Sampah plastik sudah menjadi salah satu masalah terbesar yang dihadapi di seluruh dunia,
termasuk Indonesia. Di Indonesia sendiri, limbah yang dihasilkan dari sampah plastik sudah
sangat banyak dan sangat parah. Bahkan menurut data dari newsecuritybeat, Nabila Shahab,
"Indonesia is Facing a Plastic Waste Emergency“, pada 11 Juni 2021, Indonesia
menyumbang lebih dari 600.000 ton sampah plastik ke laut tiap tahunnya.
Melalui data yang diberikan oleh BPS (Badan Pusat Statistik) DKI Jakarta, Jakarta
menghasilkan 22,95% sampah plastik pada tahun 2022.
Seperti yang diketahui, Indonesia merupakan salah satu negara penyumbang sampah plastik
terbesar di dunia. Dalam lingkup kecil saja seperti lingkungan masyarakat sekitar, masih
banyak orang yang membuang sampah sembarangan, terlebih itu adalah sampah plastik.

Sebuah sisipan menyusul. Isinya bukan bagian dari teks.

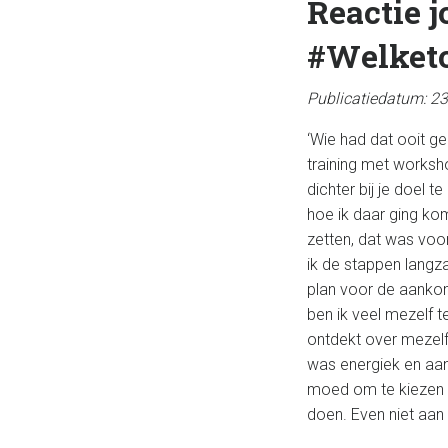
Reactie 
#Welketo
Publicatiedatum: 2
‘Wie had dat ooit g
training met worksh
dichter bij je doel t
hoe ik daar ging ko
zetten, dat was voor
ik de stappen langz
plan voor de aanko
ben ik veel mezelf 
ontdekt over mezelf 
was energiek en aan
moed om te kiezen v
doen. Even niet aa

Meski dapat terurai secara alami, namun prosesnya sangat lama, sehingga butuh kerja sama
sesama masyarakat sekitar untuk gotong-royong membersihkan sampah, selain itu juga
mengurangi penggunaan barang-barang plastik. Di lingkungan sekolah dan kampus sendiri
masih ditemukan banyak pelajar yang menganggap bahwa sampah plastik itu sama dengan
sampah lain pada umumnya.
Menurut survey dari databoks.katadata.co.id, ada 5 alasan utama kenapa plastik masih
sering digunakan di lingkungan Masyarakat, terutama pelaku UMKM;
Praktis (65,5%)
Mudah didapat (61,2%)
Harganya murah (55,1%)
Mudah digunakan (51,9%)
Fleksibel (39,1%)
Lainnya (6,7%)
Lalu, apa hubungannya sampah plastik dengan Arsitektur? Ada salah satu peran penting yang
menghubungkan antara kedua hal ini, yaitu SDGs (Sustainable Development Goals). SDGs
yang paling berpengaruh dan menjadi peran penting antara masalah limbah plastic dan
arsitektur adalah SDG goals ke-11, yaitu “SUSTAINABLE CITIES AND COMMUNITIES”,
yangmana salah satu tujuan dari SDG ini tentunya adalah membuat kota yang lebih
berkelanjutan dan hemat energi.
Sebagai contoh, permasalahan yang sedang dihadapi saat ini adalah masalah polusi udara.
Apa hubungannya dengan sampah plastik? Sampah plastik yang belum terurai dapat
mengeluarkan gas metana dan etilena, yang menjadi salah satu penyebab utama terjadinya
perubahan iklim. Dampak dari hal ini nantinya akan menyebabkan Global Warming
(Pemanasan Global), yang nantinya akan membuat suhu permukaan di bumi meningkat
drastis. Hal ini sendiri dapat berdampak pada bangunan-bangunan yang memiliki fasad
dengan material kaca yang akan memantulkan panas dari matahari ke lingkungan sekitar atau
bangunan yang tidak memiliki material dalam menyerap/memantulkan panas matahari.
Contoh lainnya yang sangat berdampak pada bangunan itu sendiri ada pada sampah plastik
yang dibuang. Dikarenakan sampah plastik memiliki durasi yang sangat lama agar dapat
terurai, maka sampah plastik yang belum terurai itu dapat membuat terjadinya pencemaran
tanah, sehingga dapat mengganggu dan merusak kualitas dari tanah itu sendiri, apalagi jika
tanah itu nantinya akan dibangun sebuah bangunan. Maka dari itu, saat ini sudah mulai
banyak dimanfaatkan sampah plastik menjadi material untuk bahan bangunan. Hal ini
dilakukan agar dapat membantu mengurangi pembuangan sampah plastik yang berlebih.
(Rumah Botol, Bolivia)
Salah satu contoh pemanfaatan sampah plastik menjadi bahan bangunan ada pada Rumah
Botol yang dibangun di Bolivia. Pemiliki dari rumah ini adalah Ingrid Vaca Diez yang
membuat rumah ini dengan menggunakan botol plastik. Hal ini dilakukan sebagai salah satu
cara dalam membantu mengurangi pembuangan sampah plastik yang berlebihan. Rumah
seluas 170 m2 ini membutuhkan sekitar 36.000 botol plastik. Hingga tercatat Diez sudah
membantu membangun sampai 300 rumah dengan menggunakan jutaan botol plastik.